## Begin Task material
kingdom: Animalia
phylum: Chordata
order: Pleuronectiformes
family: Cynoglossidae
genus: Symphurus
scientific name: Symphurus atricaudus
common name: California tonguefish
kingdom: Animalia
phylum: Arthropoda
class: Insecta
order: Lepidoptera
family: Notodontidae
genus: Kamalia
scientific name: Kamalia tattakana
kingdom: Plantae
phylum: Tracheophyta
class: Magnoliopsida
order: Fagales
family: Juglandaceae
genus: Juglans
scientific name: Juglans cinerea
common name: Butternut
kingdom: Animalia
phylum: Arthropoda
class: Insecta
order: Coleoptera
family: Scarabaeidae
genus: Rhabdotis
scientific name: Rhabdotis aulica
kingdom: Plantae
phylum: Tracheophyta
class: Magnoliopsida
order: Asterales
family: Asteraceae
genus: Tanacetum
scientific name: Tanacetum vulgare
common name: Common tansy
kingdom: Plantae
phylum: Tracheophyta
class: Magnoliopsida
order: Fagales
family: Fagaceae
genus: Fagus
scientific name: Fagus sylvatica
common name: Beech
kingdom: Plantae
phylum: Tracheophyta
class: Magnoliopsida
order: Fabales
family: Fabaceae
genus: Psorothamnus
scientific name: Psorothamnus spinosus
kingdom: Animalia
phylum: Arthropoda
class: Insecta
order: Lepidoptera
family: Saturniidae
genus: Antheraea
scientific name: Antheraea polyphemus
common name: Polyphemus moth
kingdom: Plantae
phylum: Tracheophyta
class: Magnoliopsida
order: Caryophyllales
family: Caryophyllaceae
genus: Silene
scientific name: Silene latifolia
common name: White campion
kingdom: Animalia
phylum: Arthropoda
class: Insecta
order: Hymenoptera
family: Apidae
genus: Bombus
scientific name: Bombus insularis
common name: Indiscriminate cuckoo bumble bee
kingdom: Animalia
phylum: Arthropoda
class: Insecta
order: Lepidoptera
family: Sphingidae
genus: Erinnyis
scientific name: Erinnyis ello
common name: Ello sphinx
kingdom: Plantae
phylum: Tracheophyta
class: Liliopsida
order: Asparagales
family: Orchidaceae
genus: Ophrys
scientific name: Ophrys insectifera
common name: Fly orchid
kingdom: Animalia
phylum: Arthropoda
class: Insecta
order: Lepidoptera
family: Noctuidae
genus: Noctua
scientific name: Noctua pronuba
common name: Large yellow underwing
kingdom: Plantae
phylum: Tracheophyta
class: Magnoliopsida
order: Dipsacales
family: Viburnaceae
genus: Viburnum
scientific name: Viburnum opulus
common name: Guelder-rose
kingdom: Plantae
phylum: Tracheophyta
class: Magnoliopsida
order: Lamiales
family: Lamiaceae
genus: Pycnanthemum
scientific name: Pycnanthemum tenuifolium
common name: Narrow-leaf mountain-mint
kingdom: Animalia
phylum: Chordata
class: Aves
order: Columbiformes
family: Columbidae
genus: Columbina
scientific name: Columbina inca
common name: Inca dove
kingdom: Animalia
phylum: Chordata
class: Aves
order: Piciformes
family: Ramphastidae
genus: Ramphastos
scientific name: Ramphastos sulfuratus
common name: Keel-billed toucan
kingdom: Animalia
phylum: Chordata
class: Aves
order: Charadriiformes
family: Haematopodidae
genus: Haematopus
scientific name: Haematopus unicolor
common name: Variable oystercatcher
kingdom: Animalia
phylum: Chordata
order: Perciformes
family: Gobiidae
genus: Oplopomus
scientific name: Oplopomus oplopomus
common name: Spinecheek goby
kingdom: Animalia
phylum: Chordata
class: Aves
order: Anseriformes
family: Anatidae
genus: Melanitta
## End Task material
Recast every line of the data above as a JSON list of strings, one string per line, with blank lines left out.

_Solution to this exercise_.
[
  "kingdom: Animalia",
  "phylum: Chordata",
  "order: Pleuronectiformes",
  "family: Cynoglossidae",
  "genus: Symphurus",
  "scientific name: Symphurus atricaudus",
  "common name: California tonguefish",
  "kingdom: Animalia",
  "phylum: Arthropoda",
  "class: Insecta",
  "order: Lepidoptera",
  "family: Notodontidae",
  "genus: Kamalia",
  "scientific name: Kamalia tattakana",
  "kingdom: Plantae",
  "phylum: Tracheophyta",
  "class: Magnoliopsida",
  "order: Fagales",
  "family: Juglandaceae",
  "genus: Juglans",
  "scientific name: Juglans cinerea",
  "common name: Butternut",
  "kingdom: Animalia",
  "phylum: Arthropoda",
  "class: Insecta",
  "order: Coleoptera",
  "family: Scarabaeidae",
  "genus: Rhabdotis",
  "scientific name: Rhabdotis aulica",
  "kingdom: Plantae",
  "phylum: Tracheophyta",
  "class: Magnoliopsida",
  "order: Asterales",
  "family: Asteraceae",
  "genus: Tanacetum",
  "scientific name: Tanacetum vulgare",
  "common name: Common tansy",
  "kingdom: Plantae",
  "phylum: Tracheophyta",
  "class: Magnoliopsida",
  "order: Fagales",
  "family: Fagaceae",
  "genus: Fagus",
  "scientific name: Fagus sylvatica",
  "common name: Beech",
  "kingdom: Plantae",
  "phylum: Tracheophyta",
  "class: Magnoliopsida",
  "order: Fabales",
  "family: Fabaceae",
  "genus: Psorothamnus",
  "scientific name: Psorothamnus spinosus",
  "kingdom: Animalia",
  "phylum: Arthropoda",
  "class: Insecta",
  "order: Lepidoptera",
  "family: Saturniidae",
  "genus: Antheraea",
  "scientific name: Antheraea polyphemus",
  "common name: Polyphemus moth",
  "kingdom: Plantae",
  "phylum: Tracheophyta",
  "class: Magnoliopsida",
  "order: Caryophyllales",
  "family: Caryophyllaceae",
  "genus: Silene",
  "scientific name: Silene latifolia",
  "common name: White campion",
  "kingdom: Animalia",
  "phylum: Arthropoda",
  "class: Insecta",
  "order: Hymenoptera",
  "family: Apidae",
  "genus: Bombus",
  "scientific name: Bombus insularis",
  "common name: Indiscriminate cuckoo bumble bee",
  "kingdom: Animalia",
  "phylum: Arthropoda",
  "class: Insecta",
  "order: Lepidoptera",
  "family: Sphingidae",
  "genus: Erinnyis",
  "scientific name: Erinnyis ello",
  "common name: Ello sphinx",
  "kingdom: Plantae",
  "phylum: Tracheophyta",
  "class: Liliopsida",
  "order: Asparagales",
  "family: Orchidaceae",
  "genus: Ophrys",
  "scientific name: Ophrys insectifera",
  "common name: Fly orchid",
  "kingdom: Animalia",
  "phylum: Arthropoda",
  "class: Insecta",
  "order: Lepidoptera",
  "family: Noctuidae",
  "genus: Noctua",
  "scientific name: Noctua pronuba",
  "common name: Large yellow underwing",
  "kingdom: Plantae",
  "phylum: Tracheophyta",
  "class: Magnoliopsida",
  "order: Dipsacales",
  "family: Viburnaceae",
  "genus: Viburnum",
  "scientific name: Viburnum opulus",
  "common name: Guelder-rose",
  "kingdom: Plantae",
  "phylum: Tracheophyta",
  "class: Magnoliopsida",
  "order: Lamiales",
  "family: Lamiaceae",
  "genus: Pycnanthemum",
  "scientific name: Pycnanthemum tenuifolium",
  "common name: Narrow-leaf mountain-mint",
  "kingdom: Animalia",
  "phylum: Chordata",
  "class: Aves",
  "order: Columbiformes",
  "family: Columbidae",
  "genus: Columbina",
  "scientific name: Columbina inca",
  "common name: Inca dove",
  "kingdom: Animalia",
  "phylum: Chordata",
  "class: Aves",
  "order: Piciformes",
  "family: Ramphastidae",
  "genus: Ramphastos",
  "scientific name: Ramphastos sulfuratus",
  "common name: Keel-billed toucan",
  "kingdom: Animalia",
  "phylum: Chordata",
  "class: Aves",
  "order: Charadriiformes",
  "family: Haematopodidae",
  "genus: Haematopus",
  "scientific name: Haematopus unicolor",
  "common name: Variable oystercatcher",
  "kingdom: Animalia",
  "phylum: Chordata",
  "order: Perciformes",
  "family: Gobiidae",
  "genus: Oplopomus",
  "scientific name: Oplopomus oplopomus",
  "common name: Spinecheek goby",
  "kingdom: Animalia",
  "phylum: Chordata",
  "class: Aves",
  "order: Anseriformes",
  "family: Anatidae",
  "genus: Melanitta"
]